We are now in our third stop in France. Our visit began with a brief visit to sunny, stylish Nice. We tried two delicious local foods in Nice: socca, a chickpea pancake, and Pissaladière, a type of Provençal open tart resembling pizza that usually includes onion, anchovies, and/or olives. We then spent three nights in Cassis, a picturesque seaside town where we hiked the Calanques, narrow steep-walled inlets. Our somewhat challenging and rewarding trek ended included a frigid swim in breathtakingly clear Mediterranean waters.

It is interesting being able to communicate more effectively. Locals speak to me and I realize that I can understand them—albeit it takes me a moment or two. I found yesterday that I was wondering “what is that bruit?” Words are coming back covered in cobwebs: voisin, propre, brosse, tapis, gaspillage, usine. My accent is fairly tragic, but we are no longer in places where English is widely spoken, so people are not switching when I use French.

We are now in Saint-Rémy-de-Provence, and there is much to do here, though we are all winding down somewhat, missing friends and family and weary of the packing and unpacking. On our first full day here we walked to Glanum, a local archaeological site founded by the Gauls, then a Hellenistic period and finally the Romans. It is enjoyable to roam around en plein aire.

Statue at St. Paul de Mausole by Gabriel Sterk.

Yesterday, we visited the Saint Paul de Mausole, the Romanesque monastery where Vincent Van Gogh spent a year of his life as a psychiatric patient and produced an astonishing number of works while there, including The Starry Night. The institution still serves local residents and provides programs to help them make art—I was tempted to buy some that was on display.

I was surprised to learn that Van Gogh sold only one painting during his lifetime. I was feeling wistful, and it made me sad to consider how much more content and stable he perhaps could have been had he benefitted from modern pharmaceuticals. St. Paul’s sounded (and, to be honest, made themselves sound) fairly progressive for https://davidleach.ca/wp-admin/media-new.phpVan Gogh’s times though they still used therapies that are horrifying today, such as forced feeding and regimes of hot and cold baths.

Van Gogh room.

It was moving to stand in Van Gogh’s former bedroom, look out the window and see those colours and the landscape—the golden yellows, the olive trees, the wheat, the hills—that inspired his greatest works. As we walked back to town, I mentioned to A.J. and Briar that I hoped the stigma of mental illness is successfully reduced during their lifetime. We are far from there yet.

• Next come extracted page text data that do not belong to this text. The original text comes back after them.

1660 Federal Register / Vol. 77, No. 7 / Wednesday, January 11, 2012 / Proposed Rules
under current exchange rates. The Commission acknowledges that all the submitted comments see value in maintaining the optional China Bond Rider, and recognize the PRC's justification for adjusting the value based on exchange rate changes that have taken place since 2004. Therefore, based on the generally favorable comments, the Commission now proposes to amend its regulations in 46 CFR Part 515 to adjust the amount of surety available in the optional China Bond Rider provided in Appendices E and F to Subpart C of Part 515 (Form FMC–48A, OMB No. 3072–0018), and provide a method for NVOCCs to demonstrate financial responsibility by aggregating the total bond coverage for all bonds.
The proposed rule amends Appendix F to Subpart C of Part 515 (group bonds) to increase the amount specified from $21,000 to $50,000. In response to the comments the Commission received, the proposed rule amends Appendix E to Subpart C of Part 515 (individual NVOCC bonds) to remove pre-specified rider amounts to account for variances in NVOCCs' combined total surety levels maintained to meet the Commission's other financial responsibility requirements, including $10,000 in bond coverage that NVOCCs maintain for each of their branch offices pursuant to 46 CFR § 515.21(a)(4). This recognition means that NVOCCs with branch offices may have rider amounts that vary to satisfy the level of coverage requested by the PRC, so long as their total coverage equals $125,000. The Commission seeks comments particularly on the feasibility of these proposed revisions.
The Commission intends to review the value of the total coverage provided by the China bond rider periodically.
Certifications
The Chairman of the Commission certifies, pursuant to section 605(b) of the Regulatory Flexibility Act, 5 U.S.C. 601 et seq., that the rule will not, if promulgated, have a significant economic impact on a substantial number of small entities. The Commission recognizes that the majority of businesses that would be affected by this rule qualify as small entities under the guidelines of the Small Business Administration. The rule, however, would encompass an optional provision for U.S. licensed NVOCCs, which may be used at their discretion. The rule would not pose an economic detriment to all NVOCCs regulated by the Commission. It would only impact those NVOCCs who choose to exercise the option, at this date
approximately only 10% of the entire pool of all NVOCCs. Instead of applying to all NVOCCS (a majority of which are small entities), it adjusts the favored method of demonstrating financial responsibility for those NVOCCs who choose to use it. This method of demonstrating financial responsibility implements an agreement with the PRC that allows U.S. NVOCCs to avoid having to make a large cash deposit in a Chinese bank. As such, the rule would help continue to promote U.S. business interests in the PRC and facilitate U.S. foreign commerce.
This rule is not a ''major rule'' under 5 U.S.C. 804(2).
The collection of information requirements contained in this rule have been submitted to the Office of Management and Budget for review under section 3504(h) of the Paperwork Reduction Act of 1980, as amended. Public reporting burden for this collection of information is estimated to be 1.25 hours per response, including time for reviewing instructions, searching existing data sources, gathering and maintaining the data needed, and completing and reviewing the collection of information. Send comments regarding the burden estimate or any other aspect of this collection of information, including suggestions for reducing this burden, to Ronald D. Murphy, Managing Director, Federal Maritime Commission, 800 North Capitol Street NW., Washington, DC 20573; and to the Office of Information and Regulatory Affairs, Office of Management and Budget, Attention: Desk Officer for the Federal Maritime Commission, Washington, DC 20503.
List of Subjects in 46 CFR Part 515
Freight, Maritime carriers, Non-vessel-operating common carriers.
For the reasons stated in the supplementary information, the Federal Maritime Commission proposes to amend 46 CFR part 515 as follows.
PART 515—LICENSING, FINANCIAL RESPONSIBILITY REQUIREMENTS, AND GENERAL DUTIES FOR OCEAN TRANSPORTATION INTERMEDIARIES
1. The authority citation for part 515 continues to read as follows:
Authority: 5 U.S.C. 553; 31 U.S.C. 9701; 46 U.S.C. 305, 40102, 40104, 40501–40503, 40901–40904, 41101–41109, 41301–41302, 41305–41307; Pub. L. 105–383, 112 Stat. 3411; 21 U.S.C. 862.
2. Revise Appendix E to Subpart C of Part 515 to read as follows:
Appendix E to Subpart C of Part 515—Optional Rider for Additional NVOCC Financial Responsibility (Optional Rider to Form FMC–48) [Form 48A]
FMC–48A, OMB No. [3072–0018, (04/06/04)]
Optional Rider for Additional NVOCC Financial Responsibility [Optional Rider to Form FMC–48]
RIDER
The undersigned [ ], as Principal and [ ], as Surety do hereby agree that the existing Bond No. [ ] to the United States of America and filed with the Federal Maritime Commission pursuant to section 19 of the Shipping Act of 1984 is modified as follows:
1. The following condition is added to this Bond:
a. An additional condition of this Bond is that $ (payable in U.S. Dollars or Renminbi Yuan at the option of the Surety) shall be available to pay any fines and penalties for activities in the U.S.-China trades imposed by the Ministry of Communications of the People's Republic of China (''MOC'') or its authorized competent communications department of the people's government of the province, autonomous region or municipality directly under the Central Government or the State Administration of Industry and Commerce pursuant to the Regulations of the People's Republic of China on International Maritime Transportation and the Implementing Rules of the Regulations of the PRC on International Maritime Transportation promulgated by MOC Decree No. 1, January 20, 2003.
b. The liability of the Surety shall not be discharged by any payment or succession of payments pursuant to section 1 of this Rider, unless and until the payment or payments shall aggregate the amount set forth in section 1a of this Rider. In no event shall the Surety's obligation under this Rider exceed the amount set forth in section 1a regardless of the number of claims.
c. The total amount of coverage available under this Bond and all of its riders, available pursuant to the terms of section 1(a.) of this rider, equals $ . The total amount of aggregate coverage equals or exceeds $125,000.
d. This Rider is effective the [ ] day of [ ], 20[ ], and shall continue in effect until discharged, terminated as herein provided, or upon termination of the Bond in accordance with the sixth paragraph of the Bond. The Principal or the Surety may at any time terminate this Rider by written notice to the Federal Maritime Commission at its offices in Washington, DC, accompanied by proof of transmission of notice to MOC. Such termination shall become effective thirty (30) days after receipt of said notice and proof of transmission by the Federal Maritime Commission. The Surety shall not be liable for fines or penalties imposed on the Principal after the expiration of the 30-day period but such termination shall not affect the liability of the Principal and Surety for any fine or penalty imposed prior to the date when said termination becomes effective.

View from Van Gogh’s bedroom window.

Moving on to lighten the mood of this blog: we have an outdoor ping-pong table at our AirBnB. The condo is spacious and pleasant—especially after the cramped quarters in Cassis, where we occupied a tiny, eccentric main floor space between two restaurants.

Ping-pong remains the one game involving hand-eye coordination that I can actually play. I am not allowed to reveal the details of which individuals I may have beaten in ping-pong combat. The property also has an outdoor pool, walnut trees and fragrant flowers and shrubs that attract a very strange moth-hummingbird, a creature new to me. It looks just like a tiny hummingbird, but is technically an insect. Very étrange!